Le ministre des Migrations grec, Thanos Plevris, s'en est pris jeudi à la BBC après la publication d'une enquête faisant état de refoulements illégaux de migrants à la frontière terrestre greco-turque par les forces de l'ordre grecques.
"La police grecque fait appel à des migrants masqués pour refouler de force d'autres migrants de l'autre côté de la frontière" greco-turque, s'intitule l'article publié mardi par le média britannique.
Selon cette enquête, certains exilés sont recrutés par des policiers grecs pour refouler d'autres candidats à l'asile vers la Turquie, une pratique qui serait en vigueur au moins depuis 2020.
"La BBC adopte essentiellement les propos des passeurs de migrants illégaux", a déclaré Thanos Plevris dans une interview à la chaîne de télévision grecque Action, qualifiant l'enquête de la BBC de "science-fiction".
Selon la BBC, des opérations de refoulement, contraires au droit international, ont été menées avec une grande brutalité contre les migrants, "battus, volés, parfois déshabillés et même agressés sexuellement".
Niant ces faits, Thanos Plevris, connu pour ses positions anti-immigration, s'est limité à indiquer que la Grèce "allait continuer à garder ses frontières pour l'Union Européenne et pour le Royaume-Uni".
Suivant une stricte politique migratoire, Thanos Plevris a fortement soutenu le tour de vis adopté récemment par l'Union européenne (UE), qui permet notamment d'ouvrir des centres en dehors des frontières de l'UE, les fameux "hubs de retour", pour y envoyer les migrants dont la demande d'asile est rejetée.
Interrogé par la BBC dans le cadre de son enquête, le Premier ministre grec conservateur Kyriakos Mitsotakis avait répondu de son côté n'avoir "aucune connaissance" de ces allégations.
Athènes a maintes fois été accusée par des ONG et des médias, vidéos et témoignages détaillés à l'appui, de pratiquer des refoulements illégaux de migrants vers la Turquie mais le gouvernement a toujours nié y avoir recours.

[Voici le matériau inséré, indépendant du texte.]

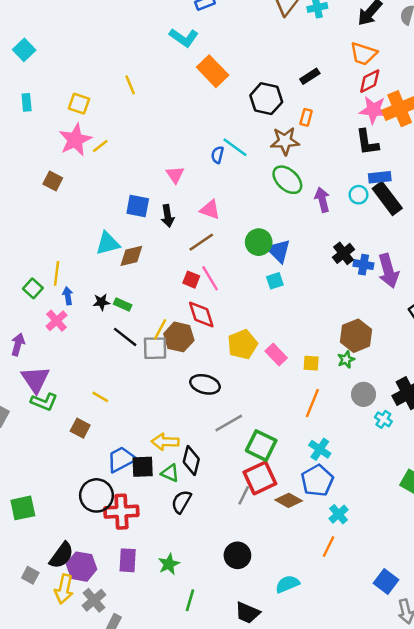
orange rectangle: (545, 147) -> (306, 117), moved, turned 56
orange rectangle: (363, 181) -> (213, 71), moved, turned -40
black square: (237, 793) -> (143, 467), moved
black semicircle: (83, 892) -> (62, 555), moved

Selon la BBC, un rapport du bureau des droits fondamentaux de l'Agence européenne aux frontières Frontex a conclu que - sur la base des preuves disponibles lors d'un refoulement en 2023 - entre 10 et 20 "ressortissants de pays tiers" agissaient sous les ordres d'officiers grecs.
Ce document indique que ces migrants ont ensuite été ramenés de force en Turquie, en violation du droit international.
En 2022, le média néerlandais Lighthouse Reports - en collaboration avec le journal français Le Monde, le magazine allemand Der Spiegel et le site anglais The Guardian - avait révélé des pratiques similaires à la frontière terrestre greco-turque.
Souvent en échange d'un permis de séjour, des exilés devenus des "mercenaires" au service des garde-frontières grecs, racontaient avoir participé à des opérations de refoulement qui s'accompagnaient de passages à tabac, de racket, ou de mises à nu, selon Lighthouse.
Fin mars, la Ligue des droits de l'homme (LDH) avait obtenu qu'un juge français soit saisi pour enquêter sur l'ex-directeur de l'agence européenne des frontières Frontex (2015-2022), Fabrice Leggeri, qu'elle accuse de complicité de crimes contre l'humanité pour avoir mené une "chasse aux migrants" et d'avoir facilité les interceptions d'embarcations de migrants par les autorités libyennes et grecques.